Typically, in a commercial operation, each strand contains 24 filaments and 360 strands are laid down in an overlapping sinuous pattern to provide a 3 foot wide mat.
In a mat of this character, the individual strands are intermingled and overlapping, but it is necessary to disperse the individual filaments of the strands so that the intermingling of the dispersed filaments is also obtained. It is this intermingling and mechanical adherence between the individual filaments, when tied together by the cured binder which gives the mat its commercially useful characteristics of (1) high strength and (2) small, uniform interstices.
In commercial practice, the foraminous conveyor travels at high speeds, on the order of 180 to 300 feet per minute and the primary orientation of the sinuous strands is longitudinally of the rapidly traveling conveyor. It is necessary to separate and disperse individual filaments from each strand while still retaining the overall sinuous configuration of the strands in order to provide both the high strength and the small, uniform interstices required in mats of this type.
This dispersion of the filaments was accomplished in the prior art, as typified by the disclosure U.S. Pat. No. 3,760,458 by flooding the strands on the conveyor with a liquid preferably containing the binder, retaining the strands in their flooded condition for a period of time sufficient to overcome the forces holding the filaments together in the strands and then draining the flooding liquid preparatory to heat curing the mat impregnated with binder.

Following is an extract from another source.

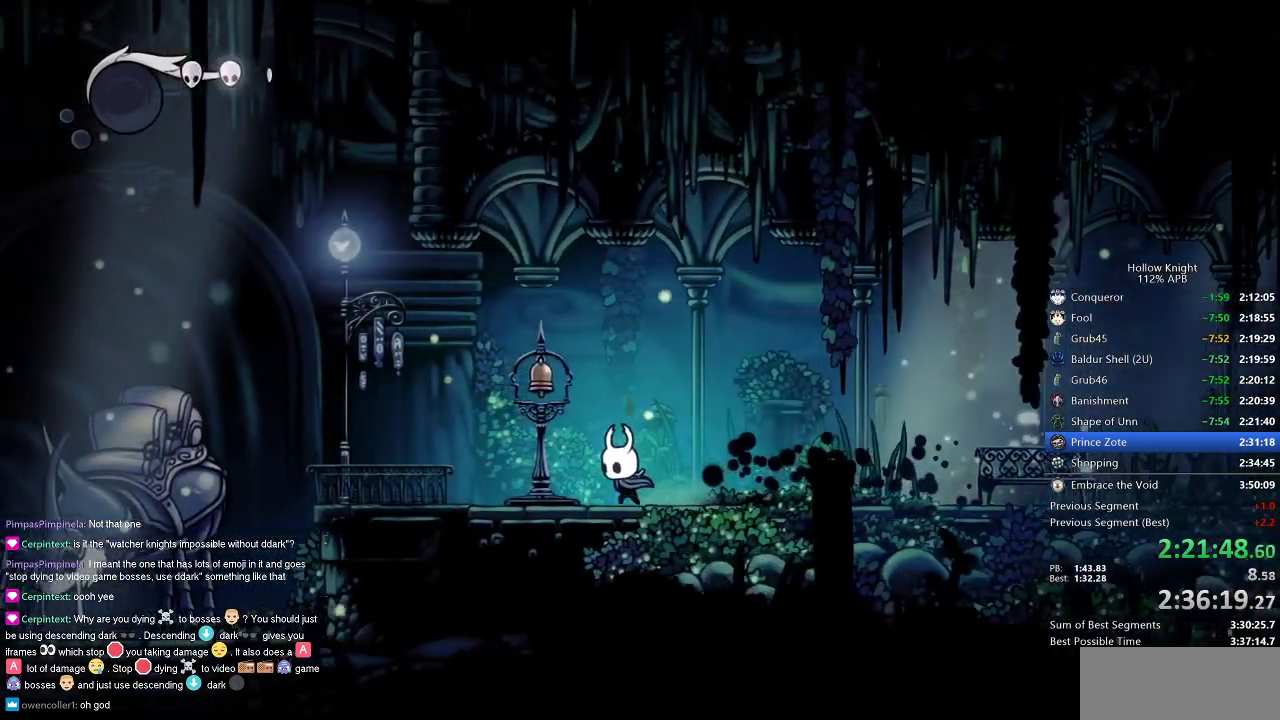
{"keys": [], "events": [[133, "dash", "down"], [200, "dash", "up"], [200, "left", "up"], [367, "down", "down"], [417, "down", "up"]]}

The resultant prior art mat, of a density of 0.0225 pounds per square foot, had appreciable longitudinal tensile strengths, on the order of 150 pounds per square inch, but was of relatively low transverse strength, generally about 80 to 90 pounds per square inch. Further, the interstices of the prior art mat were not uniform and were relatively large particularly in the longitudinal direction. If it were possible to increase the transverse strength of continuous strand mats and to provide more uniform, smaller interstices therein, a more desirable commercial product could be obtained.